Colombians took to the streets Wednesday, on the eve of talks with the government, in a third week of demonstrations that have been marked by police abuses and dozens of civilian deaths.
The talks, due to resume Thursday, have stumbled over the government’s reticence to renounce violence by the police, and on Wednesday Nobel Peace laureate Juan Manuel Santos, a former Colombian president, urged incumbent Ivan Duque to recognise the misuse of force.
Some 8,000 people attended protests in the capital, Bogota, the mayor’s office estimated.
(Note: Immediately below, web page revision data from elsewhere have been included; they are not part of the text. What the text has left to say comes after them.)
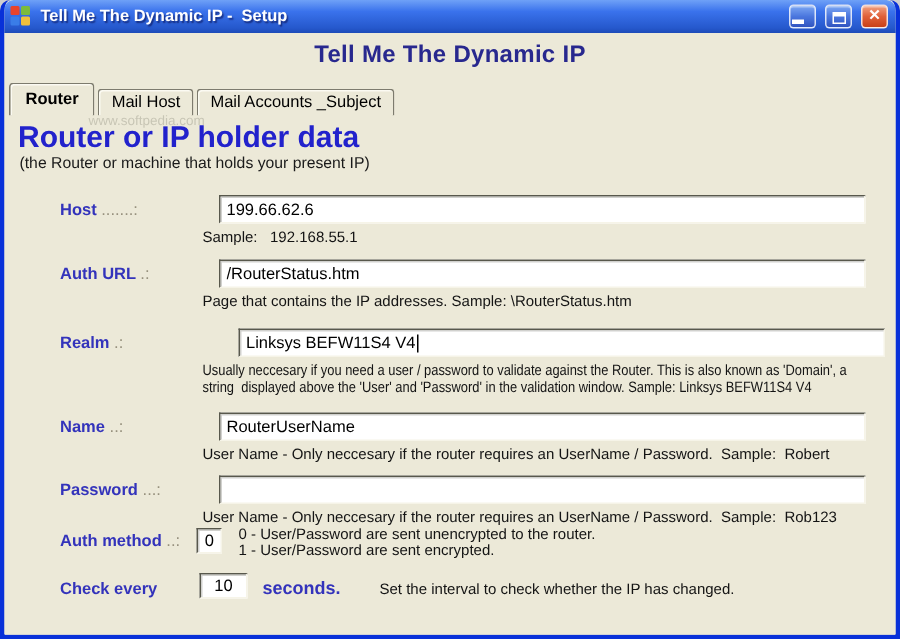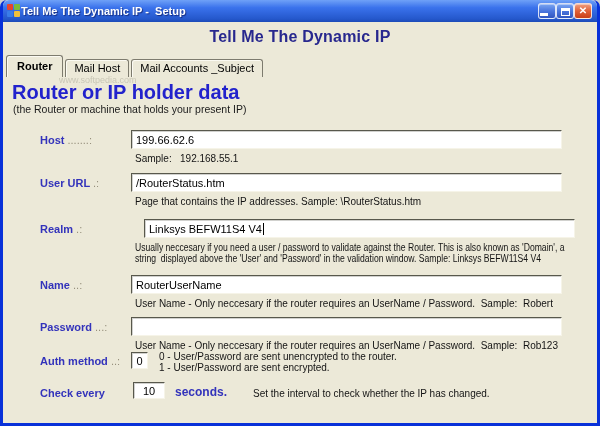--- a/index.html
+++ b/index.html
@@ -6,21 +6,21 @@
   * { box-sizing:border-box; }
   #win {
     position:relative; width:600px; height:426px;
     font-family:"Liberation Sans", sans-serif;
     border-left:3px solid #0831D9; border-right:3px solid #0831D9; border-bottom:3px solid #0831D9;
     border-radius:7px 7px 0 0;
     background:#ECE9D8;
   }
   
   .titlebar {
-    height:22px; display:flex; align-items:center; gap:0; padding:0 5px 0 4px;
+    height:22px; display:flex; align-items:center; gap:6px; padding:0 5px 0 4px;
     border-radius:6px 6px 0 0;
     background:linear-gradient(180deg,#6FA1F7 0%,#3A72EC 35%,#2558CC 85%,#1D4BB8 100%);
   }
   .win-logo { width:14px; height:14px; display:grid; grid-template-columns:6px 6px; grid-template-rows:6px 6px; gap:1px; }
   .win-logo i { display:block; border-radius:1px; }
   .win-logo i:nth-child(1){background:#E8442C;} .win-logo i:nth-child(2){background:#7CBB3C;}
   .win-logo i:nth-child(3){background:#3A7DE8;} .win-logo i:nth-child(4){background:#F0C03C;}
   .title-text { flex:1; color:#fff; font-size:11px; font-weight:bold; text-shadow:1px 1px 1px rgba(0,0,60,.55); white-space:pre; }
   .wbtn {
     width:18px; height:16px; border-radius:3px; border:1px solid rgba(255,255,255,.8);
@@ -46,21 +46,21 @@
   .tab.active { font-weight:bold; padding:4px 10px 5px 10px; position:relative; z-index:2; }
   .watermark { position:absolute; top:53px; left:56px; font-size:9px; color:#6b6b5c; opacity:.28; }
   
   .section-title { position:absolute; left:9px; top:59px; font-size:20px; font-weight:bold; color:#2222CC; }
   .section-sub { position:absolute; left:10px; top:81px; font-size:10.5px; color:#1a1a1a; }
   
   .flabel { position:absolute; left:37px; font-size:11px; font-weight:bold; color:#3333BB; white-space:pre; }
   .flabel .dots { color:#97917e; font-weight:normal; }
   
   .tb {
-    position:absolute; left:128px; width:431px; height:19px; background:#fff;
+    position:absolute; left:143px; width:431px; height:19px; background:#fff;
     border:1px solid; border-color:#58584c #f6f4e8 #f6f4e8 #58584c;
     box-shadow:inset 1px 1px 0 rgba(90,90,80,.28);
     font-family:"Liberation Sans",sans-serif; font-size:11px; color:#000; padding:2px 4px; outline:none;
   }
   .tb.small { width:17px; height:17px; padding:2px 2px; text-align:center; }
   .tb.mid { width:32px; height:17px; text-align:center; }
   .fakebox { display:flex; align-items:center;margin-left:13px; }
   .caret { display:inline-block; width:1px; height:12px; background:#000; margin-left:1px; }
   
   .help { position:absolute; left:132px; font-size:10px; color:#141414; white-space:pre; }
@@ -103,21 +103,21 @@
 
     <div class="watermark">www.softpedia.com</div>
 
     <div class="section-title">Router or IP holder data</div>
     <div class="section-sub">(the Router or machine that holds your present IP)</div>
 
     <div class="flabel" style="top:112px"><span>Host </span><span class="dots">.......:</span></div>
     <input class="tb" style="top: 108px;" value="199.66.62.6">
     <div class="help" style="top:131px">Sample:   192.168.55.1</div>
 
-    <div class="flabel" style="top:155px"><span>User URL </span><span class="dots">.:</span></div>
+    <div class="flabel" style="top:155px"><span>Auth URL </span><span class="dots">.:</span></div>
     <input class="tb" style="top: 151px;" value="/RouterStatus.htm">
     <div class="help" style="top:174px">Page that contains the IP addresses. Sample: \RouterStatus.htm</div>
 
     <div class="flabel" style="top:201px"><span>Realm </span><span class="dots">.:</span></div>
     <div class="tb fakebox" style="top:197px">
       <span>Linksys BEFW11S4 V4</span>
         <span class="caret"></span>
     </div>
     <div class="help squeeze" style="top:220px">Usually neccesary if you need a user / password to validate against the Router. This is also known as 'Domain', a</div>
     <div class="help squeeze" style="top:231px">string  displayed above the 'User' and 'Password' in the validation window. Sample: Linksys BEFW11S4 V4</div>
It added in a statement that all demonstrations were peaceful, but urged people to begin going home by 4 pm.
Protesters also mobilised in Cali, Medellin and other cities, with no early reports of clashes.
At least 42 people, mostly civilians, have died in clashes with security forces since demonstrations started on April 28, according to official figures, and more than 1,700 have been injured.
NGOS say the casualty number is higher.
“We need more gestures, we need more empathy and more humility, and for the state to recognise: ‘look, we committed abuses,’” Santos told W Radio.
Such a move would go a long way, he said, towards breaking a deadlock with demonstrators who initially took to the streets against a proposed tax reform.
The plan was quickly shelved, but protests have since morphed into a broader demonstration of anti-government sentiment.
Health reform abandoned
Colombian lawmakers voted against a health system overhaul bill Wednesday, giving protesters another victory after three weeks of protests.
Health Minister Fernando Ruiz defended the proposal, saying it would give the health care system the tools needed to deal with emergencies like the coronavirus pandemic, which has infected more than 3 million people in the South American country with a population of 50 million, and caused 82,000 deaths.
Critics of the bill said it could lead to health care monopolies by strengthening the role of private “health promotion companies,” which administer resources and contract services, and by allowing mergers in some cases of private health providers with public hospitals. It would have also increased focus on disease prevention.
“The people’s struggle in the streets against years and years of injustice has achieved the shelving of a reform that would have destroyed health as a right and commercialised it even more in favour of a few,” leftist Sen. Alexander López said on Twitter after the vote by Senate and House of Representatives committees.
Police violence remains critical issue
Yet protests showed no sign of letting up, with police violence remaining a central issue.
Former president Santos added his voice to a chorus of criticism from NGOs and governments around the world over Colombia’s handling of the protests.
Santos was awarded the Nobel Prize for negotiating a 2016 peace accord with the Revolutionary Armed Forces of Colombia (FARC) and bringing an end to a half-century of armed conflict between the leftist guerrillas and the state.
He said the security forces’ reputation “has deteriorated a lot” due to the perceived repression of protesters demanding profound societal change as the country reels from the effects of the coronavirus pandemic.
Santos offered to act as a mediator between the government and demonstrators.
Colombia has come under fire from NGOs, the United Nations, European Union and United States over the police response to the uprising.
President Duque has acknowledged there were individual cases of police abuse but blames the violence mostly on “vandalism” and road blockades.
The protesters are demanding a stop to police violence and more broadly a better life in a country battling a poverty rate in excess of 40 percent.
Almost a third of young Colombians are neither working nor studying, according to official data.